Hamburg. Die Mehrheit in Hamburg lebender türkischer Wähler hat für die Einführung des umstrittenen Präsidialsystems Erdogans gestimmt.

Am Ende haben nur wenige Hunderttausend Stimmen den Ausschlag gegeben. Das denkbar knappe Ergebnis beim Referendum über die umstrittene Verfassungsänderung in der Türkei hat Staatschef Recep Tayyip Erdogan nicht davon abgehalten, noch am Sonntagabend von einer "historischen Entscheidung" zu sprechen, die sein Volk nun getroffen habe. Erst Stunden später hat die türkische Wahlkommission das "Ja"-Lager schließlich zum Sieger des Referendums erklärt. Nach inoffiziellen Angaben der staatlichen Nachrichtenagentur Anadolu haben nach Auszählung von 99,23 Prozent aller Wahlurnen 51,3 Prozent der Wähler für die Einführung eines Präsidialsystems gestimmt, das Erdogan mächtiger machen wird denn je.

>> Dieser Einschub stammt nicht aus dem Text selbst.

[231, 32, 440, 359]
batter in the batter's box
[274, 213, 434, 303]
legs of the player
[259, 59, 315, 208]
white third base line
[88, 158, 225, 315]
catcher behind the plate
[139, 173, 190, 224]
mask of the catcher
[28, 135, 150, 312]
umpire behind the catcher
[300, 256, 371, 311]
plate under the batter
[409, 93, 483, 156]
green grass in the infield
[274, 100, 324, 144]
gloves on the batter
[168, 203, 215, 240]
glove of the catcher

In Hamburg sind Menschen in kleinen Autokorsos durch die Straßen gefahren
In Hamburg sind Menschen in kleinen Autokorsos durch die Straßen gefahren © HA | Michael Arning

Während sich der Präsident und Parteiangehörige der AKP in Istanbul von begeisterten Anhängern bejubeln ließen, zogen auch in deutschen Großstädten Feiernde zu den zentralen Plätzen. In Hamburg hallte durch die Straßen das Gehupe kleiner Autokorsos, die mit Türkei-Flaggen geschmückt waren. Eine zunächst angestrebte Versammlung vor dem türkischen Generalkonsulat an der Ecke Tesdorpfstraße/Mittelweg unweit des Dammtorbahnhofs kam aber nicht zustande. "Wir haben das vor Ort überprüft und nur wenige Personen angetroffen", sagte ein Sprecher des polizeilichen Lagediensts. Die Beamten mussten sich stattdessen auf die Sternschanze konzentrieren.

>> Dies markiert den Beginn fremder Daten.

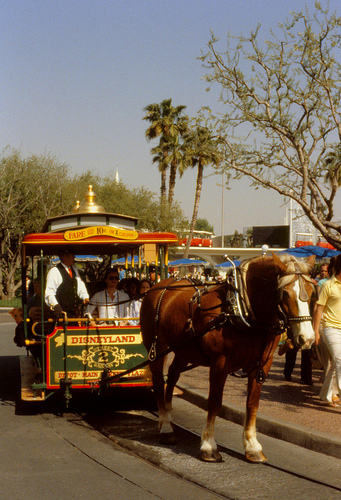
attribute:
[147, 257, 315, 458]
horse — brown and white, brown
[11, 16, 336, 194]
clouds — white 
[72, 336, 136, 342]
letters — red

200 Vermummte ziehen durch die Schanze

Ab der Weidenallee sollen nach Angaben des Lagediensts ab 22.15 Uhr bis zu 200 Vermummte durch die Straßen gezogen sein und mit Steinen Fenster an Häusern und Autos eingeworfen haben. "Da ist der Teufel los", sagte der Sprecher weiter. Die Polizei hat umgehend die Alarmreserve aus den anderen Stadtteilen zusammengerufen und sich im Bereich der Sternschanze mit zahlreichen mit Schutzkleidung ausgerüsteten Kräften positioniert. Der Aufzug Randalierender hat sich in der Zwischenzeit offenbar aufgelöst.

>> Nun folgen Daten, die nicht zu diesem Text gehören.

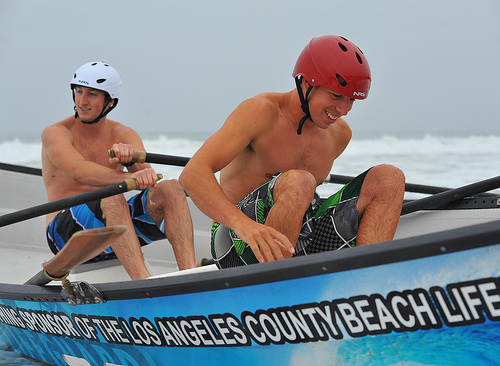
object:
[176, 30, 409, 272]
men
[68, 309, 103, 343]
words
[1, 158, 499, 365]
boat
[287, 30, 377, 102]
helmet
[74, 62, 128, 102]
helmet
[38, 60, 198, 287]
man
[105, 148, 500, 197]
oar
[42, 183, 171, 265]
swimming suit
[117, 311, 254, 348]
los angeles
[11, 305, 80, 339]
sponsor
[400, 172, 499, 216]
oar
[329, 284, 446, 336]
beach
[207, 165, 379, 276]
swimming suit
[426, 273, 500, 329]
life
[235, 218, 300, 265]
hand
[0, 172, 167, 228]
oar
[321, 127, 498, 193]
waves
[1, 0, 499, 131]
sky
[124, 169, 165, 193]
handle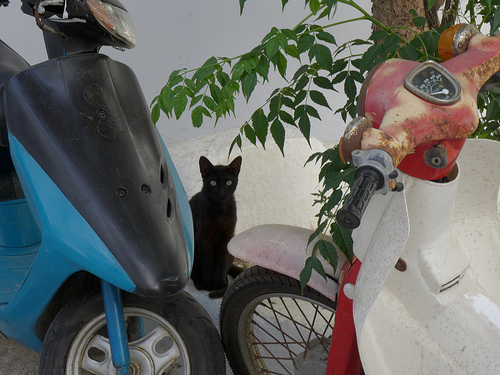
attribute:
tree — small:
[130, 0, 499, 317]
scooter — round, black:
[4, 1, 204, 340]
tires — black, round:
[38, 265, 355, 373]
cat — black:
[177, 157, 261, 271]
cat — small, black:
[186, 153, 249, 286]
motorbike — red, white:
[18, 19, 315, 372]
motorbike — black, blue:
[34, 141, 249, 365]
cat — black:
[181, 155, 265, 289]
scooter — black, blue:
[2, 61, 186, 359]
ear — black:
[195, 150, 212, 172]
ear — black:
[225, 150, 244, 167]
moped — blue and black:
[11, 55, 211, 373]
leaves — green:
[162, 12, 332, 113]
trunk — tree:
[370, 0, 439, 59]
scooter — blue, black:
[0, 1, 226, 373]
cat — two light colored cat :
[166, 80, 254, 305]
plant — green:
[170, 50, 292, 127]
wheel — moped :
[217, 267, 356, 372]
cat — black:
[186, 142, 243, 284]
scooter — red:
[221, 21, 497, 373]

Unklar sei, ob es sich bei den Vermummten um Linksextreme oder Zugehörige anderer Lager handelt, sagte der Sprecher. Dies werde nun ermittelt. Dass der Aufzug in Zusammenhang mit dem Ergebnis des türkischen Referendums steht, ist jedoch mehr als wahrscheinlich.

Türken in Hamburg stimmten für "Ja"

Im Ausland lebende Türken waren bereits in der Vorwoche aufgerufen, über die Verfassungsänderung abzustimmen. Wie die türkische Nachrichtenagentur Anadolu berichtet, haben mehr als 63 Prozent der in Deutschland registrierten türkischen Wähler für das Präsidialsystem und damit gegen das parlamentarische Regierungssystem gestimmt. Bis zum 9. April gaben den inoffiziellen Angaben nach 48,73 Prozent oder 696.863 der 1.430.127 der Wahlberechtigten hierzulande ihre Stimme ab.

Ähnlich stellen sich demzufolge die Verhältnisse in Hamburg dar. In der Hansestadt sollen 61,1 Prozent für Erdogans Verfassungsänderung gestimmt haben. Insgesamt hat auch hier etwa die Hälfte (50,3 Prozent) der 83.852 Wahlberechtigten an der Abstimmung über die grundlegende Verfassungsänderung teilgenommen.

Bis zum Sonntag waren etwa 55,3 Millionen Wahlberechtigte in der Türkei aufgerufen, über die Einführung eines Präsidialsystems zu entscheiden. Im Inland soll die Wahlbeteiligung bei rund 87 Prozent gelegen haben. Angesichts des knappen Ergebnisses wollte die Opposition eine Niederlage nicht einräumen, monierte großflächige Unregelmäßigkeiten bei der Wahl und kündigte Proteste gegen das Ergebnis an.